A procedure in which the initial, abbreviated laparotomty focuses on stopping hemorrhage and controlling contamination.
A temporary dressing is placed over the intestines and the abdominal wall is left open.
The patient is subsequently taking to the ICU for resuscitation and correction of any physiological insult, such as coagulopathy.
After resuscitation, usually within 24 hours, the patient is returned to the operating room for definitive repairs of all injuries and abdominal closure.
It is a surgical technique used to care for critically ill patients.
The leading cause of death among trauma patients remains uncontrolled hemorrhage and accounts for approximately 30–40% of trauma related deaths.
This surgery of damage control surgery is meant to be used as a measure that saves lives.
Its application has resulted in a significant decrease in the morbidity and mortality of critically ill patients,
It is a procedure that is generally indicated when a person sustains a severe injury that impairs the ability to maintain homeostasis due to severe hemorrhage leading to metabolic acidosis, hypothermia, and increased coagulopathy.

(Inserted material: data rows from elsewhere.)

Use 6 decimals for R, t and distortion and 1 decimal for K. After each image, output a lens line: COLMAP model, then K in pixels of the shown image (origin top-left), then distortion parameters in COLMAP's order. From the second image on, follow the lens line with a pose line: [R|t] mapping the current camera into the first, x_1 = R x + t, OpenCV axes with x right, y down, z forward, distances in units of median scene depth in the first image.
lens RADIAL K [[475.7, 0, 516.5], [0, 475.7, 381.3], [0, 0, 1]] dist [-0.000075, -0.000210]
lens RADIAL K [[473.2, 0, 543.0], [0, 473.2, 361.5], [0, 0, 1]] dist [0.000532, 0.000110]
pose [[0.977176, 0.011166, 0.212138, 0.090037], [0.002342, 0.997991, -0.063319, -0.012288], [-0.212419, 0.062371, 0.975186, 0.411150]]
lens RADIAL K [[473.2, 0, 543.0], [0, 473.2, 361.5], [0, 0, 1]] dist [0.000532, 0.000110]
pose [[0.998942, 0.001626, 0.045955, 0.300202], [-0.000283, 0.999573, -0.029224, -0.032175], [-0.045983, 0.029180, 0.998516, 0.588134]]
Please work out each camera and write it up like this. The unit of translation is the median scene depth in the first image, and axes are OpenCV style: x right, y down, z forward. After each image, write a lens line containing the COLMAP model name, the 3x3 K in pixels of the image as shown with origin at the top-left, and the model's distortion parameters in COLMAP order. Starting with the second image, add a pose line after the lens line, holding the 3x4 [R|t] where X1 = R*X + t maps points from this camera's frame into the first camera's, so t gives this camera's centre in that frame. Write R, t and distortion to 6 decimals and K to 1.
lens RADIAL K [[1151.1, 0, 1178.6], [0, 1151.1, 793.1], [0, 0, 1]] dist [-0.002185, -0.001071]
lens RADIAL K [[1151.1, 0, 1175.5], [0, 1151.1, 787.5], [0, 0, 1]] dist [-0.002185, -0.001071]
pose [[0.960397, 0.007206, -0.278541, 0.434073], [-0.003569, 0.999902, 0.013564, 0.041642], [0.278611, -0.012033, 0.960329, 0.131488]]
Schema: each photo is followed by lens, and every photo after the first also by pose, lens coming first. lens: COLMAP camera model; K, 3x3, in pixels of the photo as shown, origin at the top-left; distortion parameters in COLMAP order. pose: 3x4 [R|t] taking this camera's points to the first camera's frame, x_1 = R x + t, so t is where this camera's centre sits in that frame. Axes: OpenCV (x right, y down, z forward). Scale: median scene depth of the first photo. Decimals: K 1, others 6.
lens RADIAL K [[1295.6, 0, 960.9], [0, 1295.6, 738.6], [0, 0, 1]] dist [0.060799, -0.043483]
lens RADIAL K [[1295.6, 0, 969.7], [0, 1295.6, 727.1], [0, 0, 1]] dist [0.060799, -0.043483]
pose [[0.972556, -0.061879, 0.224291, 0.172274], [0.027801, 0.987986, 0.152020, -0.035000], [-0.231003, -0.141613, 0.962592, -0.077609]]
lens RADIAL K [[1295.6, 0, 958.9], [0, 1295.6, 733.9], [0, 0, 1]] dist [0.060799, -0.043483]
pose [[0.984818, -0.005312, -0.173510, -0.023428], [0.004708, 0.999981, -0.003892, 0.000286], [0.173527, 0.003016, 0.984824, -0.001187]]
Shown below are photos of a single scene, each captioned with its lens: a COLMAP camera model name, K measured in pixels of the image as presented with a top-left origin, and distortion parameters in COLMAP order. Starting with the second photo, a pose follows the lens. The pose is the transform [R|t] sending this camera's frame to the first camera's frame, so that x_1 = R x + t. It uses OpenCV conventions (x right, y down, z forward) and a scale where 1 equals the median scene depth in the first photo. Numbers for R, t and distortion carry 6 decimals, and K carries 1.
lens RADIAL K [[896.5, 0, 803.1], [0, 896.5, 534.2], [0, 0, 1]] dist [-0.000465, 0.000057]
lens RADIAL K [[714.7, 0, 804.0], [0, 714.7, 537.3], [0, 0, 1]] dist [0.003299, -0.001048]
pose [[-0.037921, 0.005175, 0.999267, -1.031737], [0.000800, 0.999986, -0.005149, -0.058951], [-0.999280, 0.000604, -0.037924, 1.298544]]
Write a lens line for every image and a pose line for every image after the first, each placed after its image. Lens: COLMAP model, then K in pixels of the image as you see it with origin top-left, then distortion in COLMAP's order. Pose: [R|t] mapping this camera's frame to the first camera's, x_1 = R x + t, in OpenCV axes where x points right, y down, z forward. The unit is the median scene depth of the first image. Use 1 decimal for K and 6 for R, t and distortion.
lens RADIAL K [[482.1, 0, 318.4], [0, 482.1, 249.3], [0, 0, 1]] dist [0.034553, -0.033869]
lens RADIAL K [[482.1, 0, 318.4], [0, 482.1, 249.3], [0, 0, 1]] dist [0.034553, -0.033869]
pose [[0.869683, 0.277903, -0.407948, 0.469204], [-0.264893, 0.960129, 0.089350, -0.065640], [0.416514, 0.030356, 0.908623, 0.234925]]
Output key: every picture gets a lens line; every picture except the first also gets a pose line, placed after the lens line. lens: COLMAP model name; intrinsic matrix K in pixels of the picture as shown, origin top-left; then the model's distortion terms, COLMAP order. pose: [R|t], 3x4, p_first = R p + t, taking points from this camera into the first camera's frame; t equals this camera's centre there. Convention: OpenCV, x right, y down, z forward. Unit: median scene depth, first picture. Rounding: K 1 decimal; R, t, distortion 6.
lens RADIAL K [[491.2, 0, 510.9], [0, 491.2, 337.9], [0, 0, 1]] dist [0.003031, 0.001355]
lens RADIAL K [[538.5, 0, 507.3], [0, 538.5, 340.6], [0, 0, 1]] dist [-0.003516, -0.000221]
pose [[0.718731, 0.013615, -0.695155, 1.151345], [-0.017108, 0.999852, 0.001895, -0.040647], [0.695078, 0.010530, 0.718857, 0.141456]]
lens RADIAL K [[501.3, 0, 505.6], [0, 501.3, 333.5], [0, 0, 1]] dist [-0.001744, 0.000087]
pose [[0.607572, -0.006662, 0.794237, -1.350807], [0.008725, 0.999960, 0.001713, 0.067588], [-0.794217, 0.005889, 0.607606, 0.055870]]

It provides a limited surgical intervention in order to control both hemorrhage and contamination.
It subsequently allow for clinicians to focus on reversing the physiologic insult prior to completing a definitive repair.
Damage control surgery is divided into the following three phases: Initial laparotomy, resuscitation, and definitive reconstruction.
Laparotomy goal is to control hemorrhage followed by contamination control, abdominal packing, and placement of a temporary closure device.
Laparotomy minimizes the length of time spent in controlling hemorrhage followed by contamination control, abdominal packing, and placement of a temporary closure device.
Eviscerating the intra-abdominal small bowel and packing all four abdominal quadrants usually will allow surgeons to establish hemorrhagic control.
The procedure can control hemorrhage, resect solid organ damage, stop hepatic bleeding, and control intra-abdominal contamination.
Anastomosis should not be attempted in the damage control setting.
Following the initial phase of damage control reversing the physiologic insults is undertaken including acidosis, coagulopathy, and hypothermia.
The optimization of the pathophysiological factors will typically take 24–48 hours.
The resuscitation period allows for any physiologic derangements to be reversed in order to give the best outcome for patient care.
Typical resuscitation strategies have used include aggressive crystalloid and/or blood product resuscitation to restore blood volume.
Permissive hypotension refers to maintaining a low blood pressure in order to mitigate hemorrhage; however, continue providing adequate end-organ perfusion.
Studies show use of a permissive hypotentsion resuscitation strategy resulted in better outcomes, increased 30-day survival, in those undergoing damage control laparotomy.
The third step is closure of the abdomen, which occurs only when the patient is improving.
Prior to returning to the operating room it is paramount that the resolution of acidosis, hypothermia, and coagulopathy has occurred.
Initially, all abdominal packs are removed, and the abdomen is to re-explore the abdomen allowing for the identification of potentially missed injuries during the initial laparotomy and re-evaluating the prior injuries.
Attention is then turned to performing the necessary bowel anastomosis or other definitive repairs.
An attempt should be made to close the abdominal fascia at the first take back in order to prevent complications that can result from having an open abdomen.
The longer the abdomen is left open from initial laparotomy the higher the rate of complications.
If the abdomen is not able to be closed, after about one week, consideration of placing a Vicryl mesh to cover the abdominal contents is given.
A mesh cover allows granulation to occur over a few weeks with the subsequent ability to place a split-thickness skin graft on top for coverage.
Instead of replacing blood volume with high volumes of crystalloid and packed red blood cells with the sporadic use of fresh frozen plasma and platelets, maintaining a transfusion ratio of 1:1:1 of plasma to red blood cells to platelets in patients requiring massive transfusion results in improved outcomes.
In patients with substantial hepatic trauma, hepatic packing increased survival by 90%.
There are four main complications of damage control surgery:
The development of an intra-abdominal abscess, reported as high as 83%.
Development of an entero-cutaneous fistula, which ranges from 2 to 25%.
The development of an abdominal compartment syndrome that has been reported anywhere from 10 to 40% of the time.
Fascial dehiscence has been show to result in 9–25% of patients that have undergone damage control surgery.
The procedure is associated with high likelihood of postoperative complications such as incisional hernia, enterocutaneous fistula, and organ/space surgical site infections.